_Prompt_
Make an exact copy of the entries that come next.

(Transcribed page contents)
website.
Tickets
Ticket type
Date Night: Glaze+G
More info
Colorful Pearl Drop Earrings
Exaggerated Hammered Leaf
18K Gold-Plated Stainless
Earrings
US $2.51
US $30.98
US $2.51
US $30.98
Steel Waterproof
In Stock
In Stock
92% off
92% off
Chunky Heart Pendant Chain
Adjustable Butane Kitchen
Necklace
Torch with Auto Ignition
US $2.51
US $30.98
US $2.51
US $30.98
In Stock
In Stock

_Solution to the exercise_
website.
Tickets
Ticket type
Date Night: Glaze+G
More info
Colorful Pearl Drop Earrings
Exaggerated Hammered Leaf
18K Gold-Plated Stainless
Earrings
US $2.51
US $30.98
US $2.51
US $30.98
Steel Waterproof
In Stock
In Stock
92% off
92% off
Chunky Heart Pendant Chain
Adjustable Butane Kitchen
Necklace
Torch with Auto Ignition
US $2.51
US $30.98
US $2.51
US $30.98
In Stock
In Stock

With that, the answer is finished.